Saturday, July 25, 2015

Biography: James Casey, Founder of UPS - repost


I worked 27 years for UPS and retired from same.
Jack


Biography: James Casey, Founder of UPS

A high school dropout who started a bicycle messenger service in Seattle in 1907, James Casey lived long enough to see United Parcel Service become the world’s premier delivery company, which it remains today.

Casey was a humble man. A lifelong bachelor, he lived for many years in a simple hotel room and always wore a dark suit and tie. Neither money nor power interested him much. Over the years he and his brother, who also worked at UPS, gave the bulk of their money, $438 million in all, to the Annie E. Casey Foundation, named after their mother. (It grew to become the eleventh biggest foundation in the United States, with $2.7 billion in assets in 2003.) Two things excited Casey-the people of UPS and the packages they delivered. Casey understood that business was a collective enterprise and that UPS’s success depended upon winning the commitment of its people. To that end, he began distributing shares in the company to its managers in the early 1920s. “The basic principle that I believe has contributed more than any other to the building of our business,” he said in 1955, “is the ownership of our company by the people employed in it.” Casey also paid attention to small things. He had a knack for remembering people’s names and went out of his way to thank people for the work they did. He took to heart the task of ensuring that every package entrusted to UPS was handled with care.

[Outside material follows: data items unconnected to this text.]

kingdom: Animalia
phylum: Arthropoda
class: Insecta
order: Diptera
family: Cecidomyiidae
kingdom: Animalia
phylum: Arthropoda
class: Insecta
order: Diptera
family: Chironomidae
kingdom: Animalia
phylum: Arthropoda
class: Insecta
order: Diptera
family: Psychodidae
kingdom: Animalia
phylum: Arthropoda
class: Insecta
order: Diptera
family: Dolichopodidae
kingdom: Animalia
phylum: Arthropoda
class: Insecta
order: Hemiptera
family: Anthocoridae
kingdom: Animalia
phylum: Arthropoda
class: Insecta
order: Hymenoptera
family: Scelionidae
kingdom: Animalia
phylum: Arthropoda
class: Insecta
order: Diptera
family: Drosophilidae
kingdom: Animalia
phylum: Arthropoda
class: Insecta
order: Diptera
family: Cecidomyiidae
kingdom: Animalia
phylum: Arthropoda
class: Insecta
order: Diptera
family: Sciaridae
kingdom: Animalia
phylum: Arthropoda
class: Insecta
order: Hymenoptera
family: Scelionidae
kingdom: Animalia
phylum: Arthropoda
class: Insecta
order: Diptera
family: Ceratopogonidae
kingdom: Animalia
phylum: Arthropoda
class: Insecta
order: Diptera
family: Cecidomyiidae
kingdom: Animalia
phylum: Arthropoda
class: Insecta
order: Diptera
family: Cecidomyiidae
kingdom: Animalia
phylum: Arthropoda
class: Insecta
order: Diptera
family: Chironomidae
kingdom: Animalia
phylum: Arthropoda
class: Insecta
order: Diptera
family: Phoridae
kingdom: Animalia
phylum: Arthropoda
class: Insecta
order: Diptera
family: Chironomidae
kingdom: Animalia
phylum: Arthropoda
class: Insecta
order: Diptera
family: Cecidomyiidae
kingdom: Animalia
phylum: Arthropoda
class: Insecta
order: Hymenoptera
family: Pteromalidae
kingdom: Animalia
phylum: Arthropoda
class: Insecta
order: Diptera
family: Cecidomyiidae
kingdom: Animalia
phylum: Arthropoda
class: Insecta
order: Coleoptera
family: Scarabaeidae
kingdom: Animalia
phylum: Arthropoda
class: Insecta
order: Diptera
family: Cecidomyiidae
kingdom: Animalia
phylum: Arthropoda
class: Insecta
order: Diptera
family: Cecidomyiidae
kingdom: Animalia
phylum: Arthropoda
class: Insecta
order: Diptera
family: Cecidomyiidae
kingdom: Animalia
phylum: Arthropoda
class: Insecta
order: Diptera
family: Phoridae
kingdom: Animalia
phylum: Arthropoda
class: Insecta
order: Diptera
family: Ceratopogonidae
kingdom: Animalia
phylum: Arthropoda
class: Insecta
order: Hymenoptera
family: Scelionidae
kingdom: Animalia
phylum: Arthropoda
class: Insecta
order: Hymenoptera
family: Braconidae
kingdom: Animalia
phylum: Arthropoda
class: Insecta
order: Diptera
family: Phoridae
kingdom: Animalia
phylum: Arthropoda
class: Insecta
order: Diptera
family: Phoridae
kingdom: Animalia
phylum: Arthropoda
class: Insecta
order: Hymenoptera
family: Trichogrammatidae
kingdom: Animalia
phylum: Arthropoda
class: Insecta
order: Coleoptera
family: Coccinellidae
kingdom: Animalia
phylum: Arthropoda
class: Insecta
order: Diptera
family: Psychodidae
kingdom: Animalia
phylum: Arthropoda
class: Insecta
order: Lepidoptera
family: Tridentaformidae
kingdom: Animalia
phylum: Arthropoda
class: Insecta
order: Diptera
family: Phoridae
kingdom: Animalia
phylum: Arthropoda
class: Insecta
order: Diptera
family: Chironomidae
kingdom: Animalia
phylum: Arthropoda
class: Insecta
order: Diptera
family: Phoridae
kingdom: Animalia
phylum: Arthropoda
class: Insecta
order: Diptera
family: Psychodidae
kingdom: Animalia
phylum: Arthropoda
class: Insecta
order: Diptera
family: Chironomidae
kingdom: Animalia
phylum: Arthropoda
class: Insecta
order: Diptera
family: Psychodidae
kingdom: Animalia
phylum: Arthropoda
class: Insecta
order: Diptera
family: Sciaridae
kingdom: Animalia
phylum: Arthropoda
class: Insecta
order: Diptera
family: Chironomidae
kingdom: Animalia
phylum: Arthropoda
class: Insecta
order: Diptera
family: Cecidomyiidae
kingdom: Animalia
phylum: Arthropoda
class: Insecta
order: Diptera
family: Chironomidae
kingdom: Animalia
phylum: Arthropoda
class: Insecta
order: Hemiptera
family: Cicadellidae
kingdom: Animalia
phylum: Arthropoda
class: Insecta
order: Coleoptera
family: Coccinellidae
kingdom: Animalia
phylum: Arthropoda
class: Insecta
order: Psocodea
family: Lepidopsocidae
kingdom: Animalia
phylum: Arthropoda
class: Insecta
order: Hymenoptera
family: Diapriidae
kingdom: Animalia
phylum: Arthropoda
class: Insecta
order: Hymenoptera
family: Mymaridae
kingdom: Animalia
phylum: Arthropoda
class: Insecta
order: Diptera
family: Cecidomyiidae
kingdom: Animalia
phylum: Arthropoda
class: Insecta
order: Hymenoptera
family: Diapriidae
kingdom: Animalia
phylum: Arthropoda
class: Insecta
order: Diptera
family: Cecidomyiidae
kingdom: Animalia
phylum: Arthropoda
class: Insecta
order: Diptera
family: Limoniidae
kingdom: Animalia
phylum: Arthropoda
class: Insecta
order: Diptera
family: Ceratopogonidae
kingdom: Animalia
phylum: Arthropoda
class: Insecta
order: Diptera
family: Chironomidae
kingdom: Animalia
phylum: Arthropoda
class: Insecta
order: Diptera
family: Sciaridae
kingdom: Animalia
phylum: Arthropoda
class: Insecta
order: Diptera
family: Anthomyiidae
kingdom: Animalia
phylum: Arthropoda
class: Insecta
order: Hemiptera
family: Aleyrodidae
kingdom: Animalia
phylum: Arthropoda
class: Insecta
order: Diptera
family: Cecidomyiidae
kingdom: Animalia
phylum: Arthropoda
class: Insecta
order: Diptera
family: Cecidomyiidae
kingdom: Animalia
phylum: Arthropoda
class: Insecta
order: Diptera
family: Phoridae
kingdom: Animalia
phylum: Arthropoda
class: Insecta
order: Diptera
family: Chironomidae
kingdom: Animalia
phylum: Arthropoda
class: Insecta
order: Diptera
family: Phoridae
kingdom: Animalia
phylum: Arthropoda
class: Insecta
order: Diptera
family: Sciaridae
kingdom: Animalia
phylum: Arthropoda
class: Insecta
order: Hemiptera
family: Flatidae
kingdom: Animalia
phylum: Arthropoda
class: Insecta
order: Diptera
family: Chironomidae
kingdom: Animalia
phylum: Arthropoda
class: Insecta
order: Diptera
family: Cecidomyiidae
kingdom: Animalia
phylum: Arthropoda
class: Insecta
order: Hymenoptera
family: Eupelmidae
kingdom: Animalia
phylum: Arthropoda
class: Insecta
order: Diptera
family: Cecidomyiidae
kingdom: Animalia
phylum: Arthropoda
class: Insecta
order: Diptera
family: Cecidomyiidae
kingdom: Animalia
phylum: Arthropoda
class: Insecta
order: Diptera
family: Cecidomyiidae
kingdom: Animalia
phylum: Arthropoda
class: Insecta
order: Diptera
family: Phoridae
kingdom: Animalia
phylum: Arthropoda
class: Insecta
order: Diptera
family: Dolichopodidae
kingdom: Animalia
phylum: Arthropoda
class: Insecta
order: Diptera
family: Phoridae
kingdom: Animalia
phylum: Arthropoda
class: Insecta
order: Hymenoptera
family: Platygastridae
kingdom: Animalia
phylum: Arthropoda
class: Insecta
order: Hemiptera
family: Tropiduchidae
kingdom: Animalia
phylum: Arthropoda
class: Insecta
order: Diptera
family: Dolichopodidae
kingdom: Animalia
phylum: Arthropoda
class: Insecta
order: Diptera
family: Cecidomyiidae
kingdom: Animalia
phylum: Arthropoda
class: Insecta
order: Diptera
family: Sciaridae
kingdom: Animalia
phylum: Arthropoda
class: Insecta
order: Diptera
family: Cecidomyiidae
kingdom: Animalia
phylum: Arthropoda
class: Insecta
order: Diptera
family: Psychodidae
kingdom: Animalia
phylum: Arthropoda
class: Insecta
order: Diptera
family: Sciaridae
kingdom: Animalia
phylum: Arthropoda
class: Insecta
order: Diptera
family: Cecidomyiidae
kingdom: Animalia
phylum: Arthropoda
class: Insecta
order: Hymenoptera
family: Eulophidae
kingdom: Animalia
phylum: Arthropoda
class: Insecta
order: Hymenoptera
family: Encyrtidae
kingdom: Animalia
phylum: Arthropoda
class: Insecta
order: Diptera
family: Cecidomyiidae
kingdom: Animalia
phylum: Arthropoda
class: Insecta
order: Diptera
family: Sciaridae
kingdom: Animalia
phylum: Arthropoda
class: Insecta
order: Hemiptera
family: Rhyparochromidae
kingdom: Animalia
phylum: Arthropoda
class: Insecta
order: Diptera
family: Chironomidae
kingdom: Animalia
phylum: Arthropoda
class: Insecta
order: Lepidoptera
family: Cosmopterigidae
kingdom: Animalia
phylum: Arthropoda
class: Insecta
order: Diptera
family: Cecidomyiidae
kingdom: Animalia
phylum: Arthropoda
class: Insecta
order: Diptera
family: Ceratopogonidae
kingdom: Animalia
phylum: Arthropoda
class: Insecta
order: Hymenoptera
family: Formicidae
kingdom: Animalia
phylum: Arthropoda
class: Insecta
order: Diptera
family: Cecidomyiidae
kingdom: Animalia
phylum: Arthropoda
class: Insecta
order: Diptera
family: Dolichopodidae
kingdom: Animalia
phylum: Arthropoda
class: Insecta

When a writer named Philip Hamburger was preparing a profile of Casey for the New Yorker in 1947, Casey send him a long letter in which he said: “Remember that the story is to be about us-not about me. For, in simple fairness to the many capable people who…have been associated with the company, no single individual should be given a disproportionate share of credit for the development of the United Parcel Service you are writing about today.”

More than half a century later, UPS executives mingle with drivers and sorters, office doors stay open and people answer their own phones. People call each other by their first names, no matter their rank or title. The company has no executive dining room, corporate jet or luxurious office suites for the brass. Eskew does not even have his own personal assistant; instead, the twelve members of the management committee share a pool of four secretaries. Like the other two thousand people who work at UPS headquarters, he eats lunch in the cafeteria. Jim Casey would approve. “There have been no supermen in our company-no star performers to hog the limelight,” he once said. “There can be no glamour, no romance, no truly great success, unless shared in by all.”

In the New Yorker profile, Casey could not contain his delight during a visit to a department store where shipping clerks were hard at work: “Deft fingers! Deft fingers wrapping thousands of bundles. Neatly tied! Neatly addressed! Stuffed with soft tissue paper! What a treat! Ah, packages!”

Step inside UPS’s gleaming headquarters, which opened in 1994 in a park like setting on the outskirts of Atlanta, and you can practically feel the presence of Jim Casey. A large portrait of Casey hangs in the lobby, just around the corner from one of the company’s original package cars, a Model T Ford. UPS executives quote Casey all the time, saying things like “Service is the sum of many little things done well” or “Our horizon is as distant as our mind’s eye wishes it to be.” The company published a collection of Casey’s speeches and writing, and a highlight of the annual conference where about 225 top managers from UPS get together is a “Jim Casey evening” where the company’s CEO gives a talk inspired by Casey’s ideas.

Mike Eskew, who became CEO of UPS in 2002, said “Our vision is to be Jim Casey. He knew every package and every customer. We want to come full circle.” UPS has a low-key but impressive commitment to philanthropy—the company and its employees gave $52 million one year to the United Way, more than any other company. Eskew mused that perhaps UPS ought to crow a bit more about its charitable giving, if only to inspire others to be more generous. Then he caught himself. “Jim Casey taught us not to crow. Jim Casey believed in quiet philanthropy,” Eskew said. “I sure hate to disagree with Jim.” There’s no danger of that. Jim Casey died in 1983 at the age of 95, just a month after he retired from the UPS board of directors.

Today UPS serves customers in more than 200 countries using 1,750 operating centers, 2,000 daily airplane flights, 88,000 vehicles and 360,000 people. It has gone beyond transportation to offer what it calls “supply chain solutions,” a range of shipping-related businesses that include running a warehouse for Nike.com, repairing printers for Hewlett-Packard and storing and delivering spare computer parts for IBM. In 2003, UPS generated $33.5 billion in revenues and $2.9 billion in profits. The company is three times as profitable and far more efficient than archrival FedEx, which takes a different approach to business-it adamantly opposes unions, for example. Because UPS still “runs the tightest ship in the shipping business,” it can offer a money-back guarantee on shipments to all addresses in the 48 contiguous U.S. states.

But, as Jim Casey liked to remind people, anybody can deliver packages. What sets UPS apart is the culture that he built with every bit as much care as he devoted to package delivery. UPS’s work ethic, its sense of community, the fact that the people who work there own the place, its policy of promoting from within, even its obsession with neatness-all of these can be traced back to the founder.